Scan the entries for the word "учета" and report how many lines contain it, as a number with no other words.

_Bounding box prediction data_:
====================

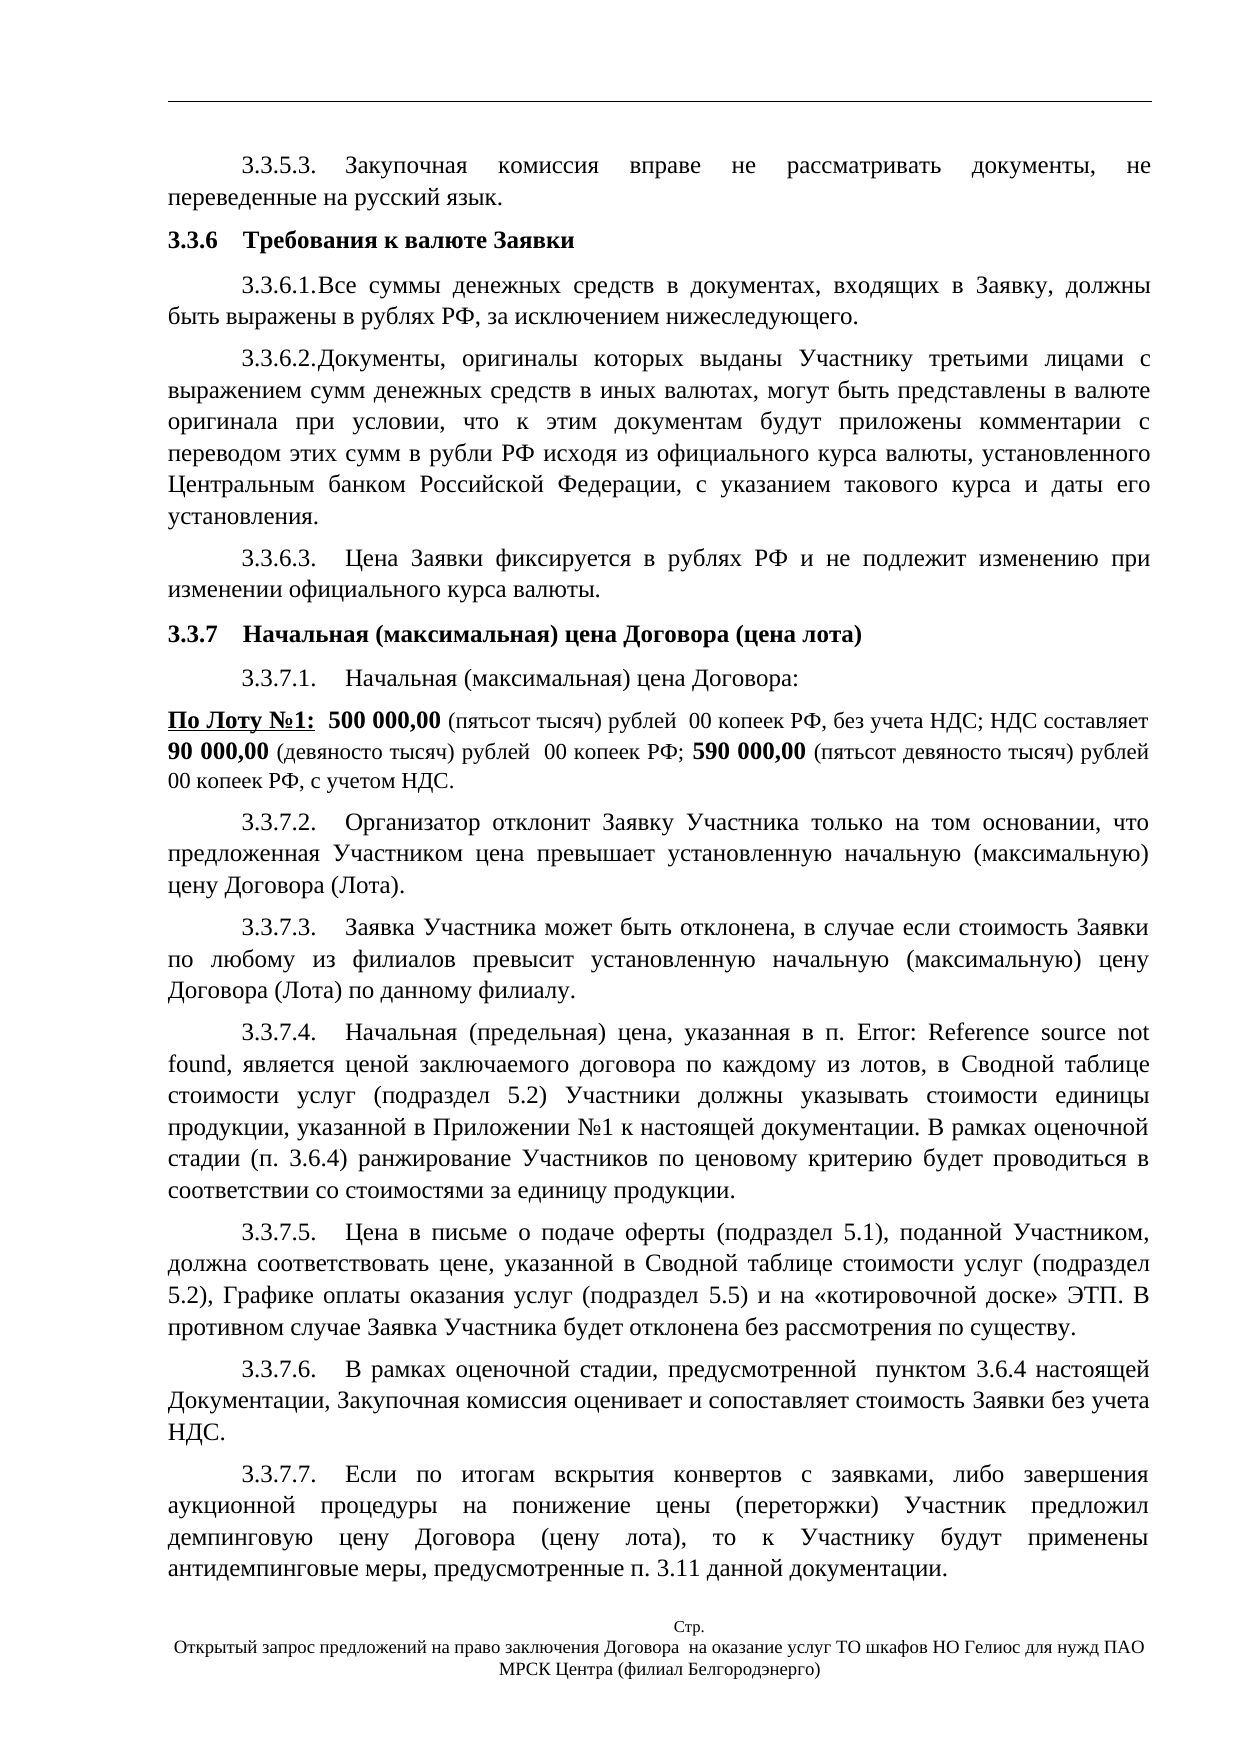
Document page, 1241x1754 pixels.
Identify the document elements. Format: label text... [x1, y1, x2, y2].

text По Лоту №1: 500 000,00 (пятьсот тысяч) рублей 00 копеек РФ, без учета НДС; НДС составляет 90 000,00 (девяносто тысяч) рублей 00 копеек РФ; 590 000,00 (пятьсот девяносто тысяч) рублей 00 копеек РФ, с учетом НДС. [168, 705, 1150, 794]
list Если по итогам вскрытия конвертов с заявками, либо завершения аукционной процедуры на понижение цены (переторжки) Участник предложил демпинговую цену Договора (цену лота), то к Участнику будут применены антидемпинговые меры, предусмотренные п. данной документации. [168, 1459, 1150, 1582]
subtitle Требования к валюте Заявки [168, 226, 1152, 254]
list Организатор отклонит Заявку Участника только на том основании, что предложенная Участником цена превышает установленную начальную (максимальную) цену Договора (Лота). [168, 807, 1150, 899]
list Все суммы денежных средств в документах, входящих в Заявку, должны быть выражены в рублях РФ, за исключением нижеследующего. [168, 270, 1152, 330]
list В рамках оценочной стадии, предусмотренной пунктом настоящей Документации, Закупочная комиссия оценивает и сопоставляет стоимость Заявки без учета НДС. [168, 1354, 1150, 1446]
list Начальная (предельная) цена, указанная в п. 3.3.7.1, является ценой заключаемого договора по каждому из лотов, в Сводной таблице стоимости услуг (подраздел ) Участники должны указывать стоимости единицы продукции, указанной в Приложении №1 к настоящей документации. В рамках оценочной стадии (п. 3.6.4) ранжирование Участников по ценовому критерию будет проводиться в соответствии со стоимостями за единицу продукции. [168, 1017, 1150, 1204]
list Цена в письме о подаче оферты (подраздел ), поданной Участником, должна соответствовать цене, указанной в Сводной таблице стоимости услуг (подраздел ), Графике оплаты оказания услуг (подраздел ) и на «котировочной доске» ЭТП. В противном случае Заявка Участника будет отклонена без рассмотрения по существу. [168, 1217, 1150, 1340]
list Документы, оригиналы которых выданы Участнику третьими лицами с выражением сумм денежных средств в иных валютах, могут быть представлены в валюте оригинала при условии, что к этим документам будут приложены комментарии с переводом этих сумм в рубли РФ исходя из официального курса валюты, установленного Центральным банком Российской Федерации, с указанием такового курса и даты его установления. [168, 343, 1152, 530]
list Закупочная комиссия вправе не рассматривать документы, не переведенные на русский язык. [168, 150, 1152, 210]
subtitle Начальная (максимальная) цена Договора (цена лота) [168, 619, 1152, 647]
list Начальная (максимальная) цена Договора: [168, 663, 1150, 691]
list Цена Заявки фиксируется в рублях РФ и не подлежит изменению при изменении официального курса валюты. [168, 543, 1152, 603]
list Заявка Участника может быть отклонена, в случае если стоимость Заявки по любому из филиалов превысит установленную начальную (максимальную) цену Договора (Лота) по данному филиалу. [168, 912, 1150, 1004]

====================

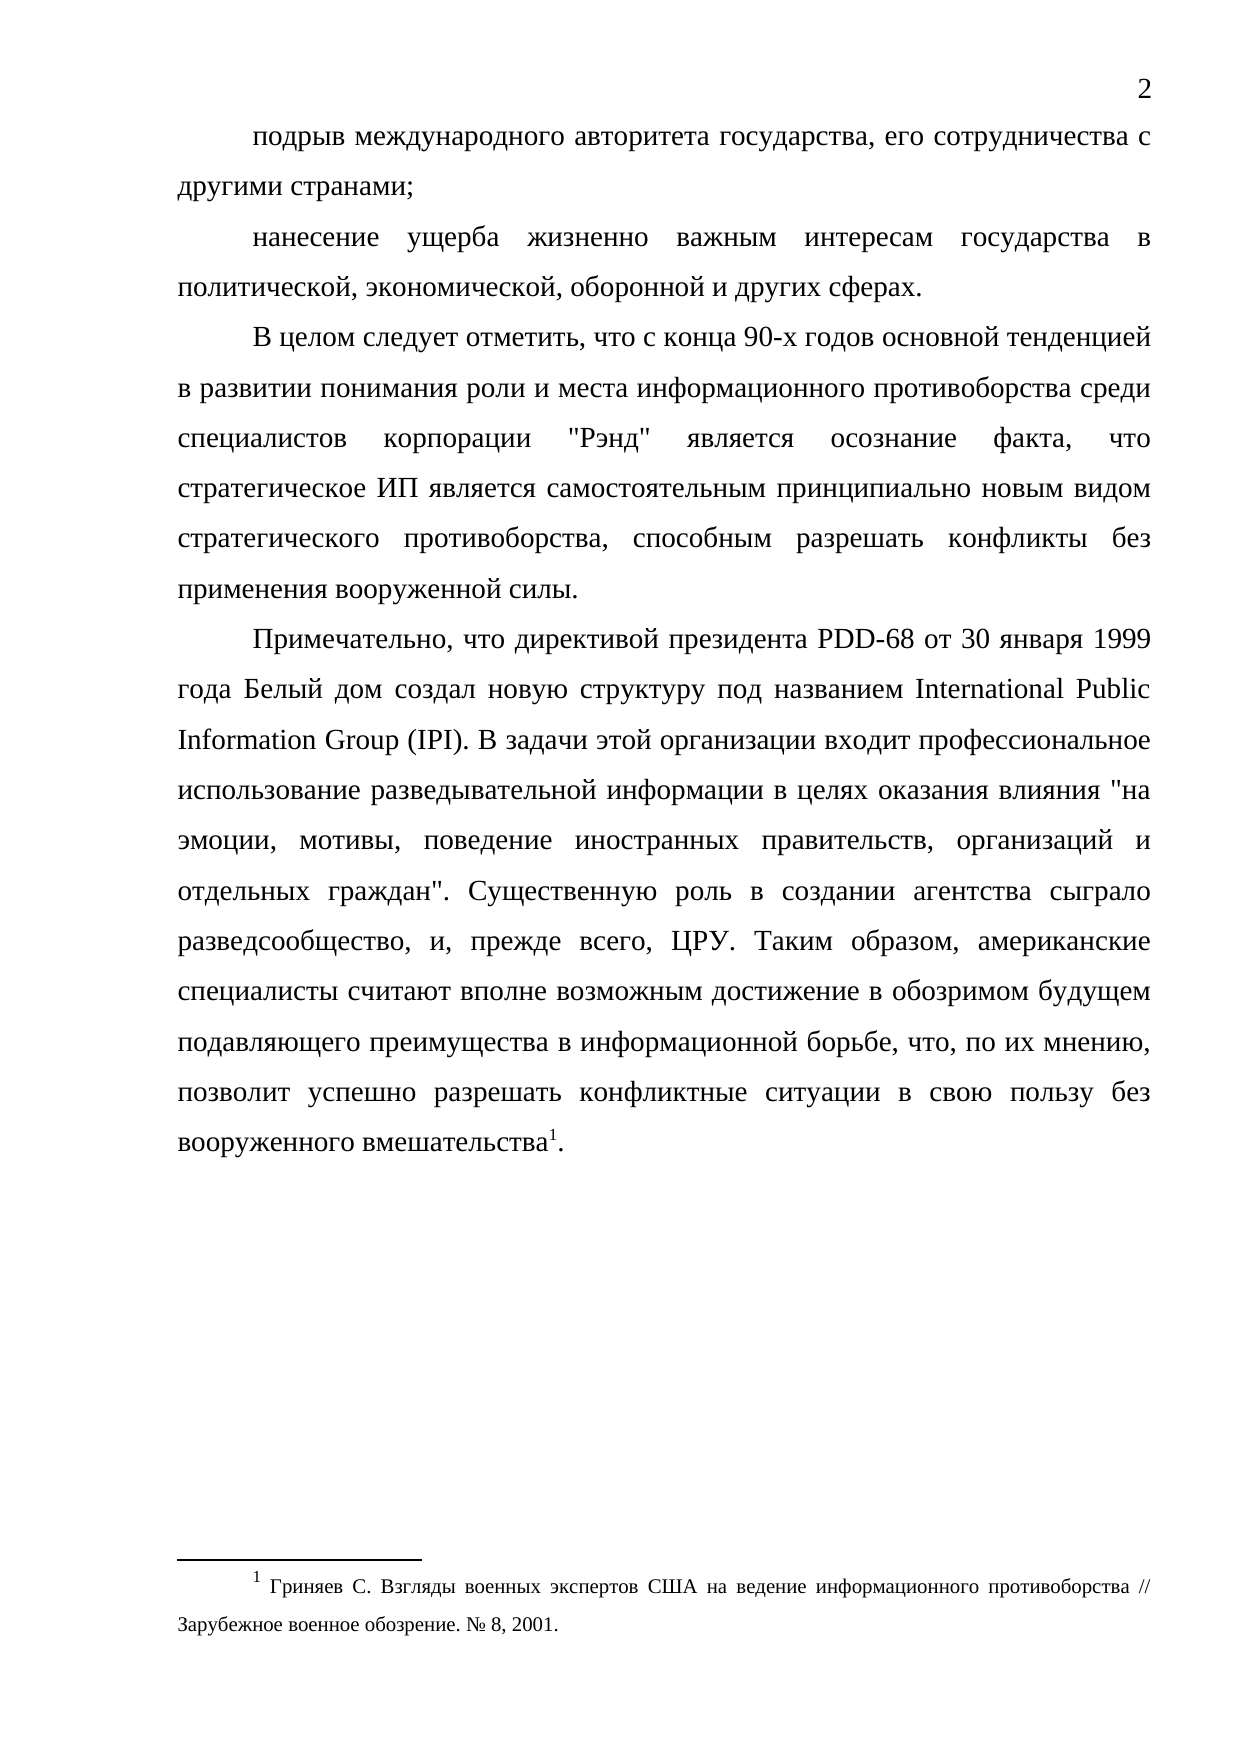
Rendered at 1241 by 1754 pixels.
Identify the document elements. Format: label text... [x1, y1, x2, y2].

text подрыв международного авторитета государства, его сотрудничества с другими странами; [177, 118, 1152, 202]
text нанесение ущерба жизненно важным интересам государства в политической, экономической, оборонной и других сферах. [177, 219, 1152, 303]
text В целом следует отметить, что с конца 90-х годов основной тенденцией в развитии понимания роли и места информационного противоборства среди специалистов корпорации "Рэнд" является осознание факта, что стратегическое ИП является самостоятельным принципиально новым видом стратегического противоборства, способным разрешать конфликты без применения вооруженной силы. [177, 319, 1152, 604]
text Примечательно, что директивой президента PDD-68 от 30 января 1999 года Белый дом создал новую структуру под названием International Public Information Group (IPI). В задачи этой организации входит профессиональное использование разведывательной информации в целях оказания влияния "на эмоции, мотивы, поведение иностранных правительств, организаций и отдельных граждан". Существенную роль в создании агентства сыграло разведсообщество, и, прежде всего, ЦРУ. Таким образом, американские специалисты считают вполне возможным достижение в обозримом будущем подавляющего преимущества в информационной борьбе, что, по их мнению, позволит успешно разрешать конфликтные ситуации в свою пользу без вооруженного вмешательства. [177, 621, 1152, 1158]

====================

_Exercise result_: 2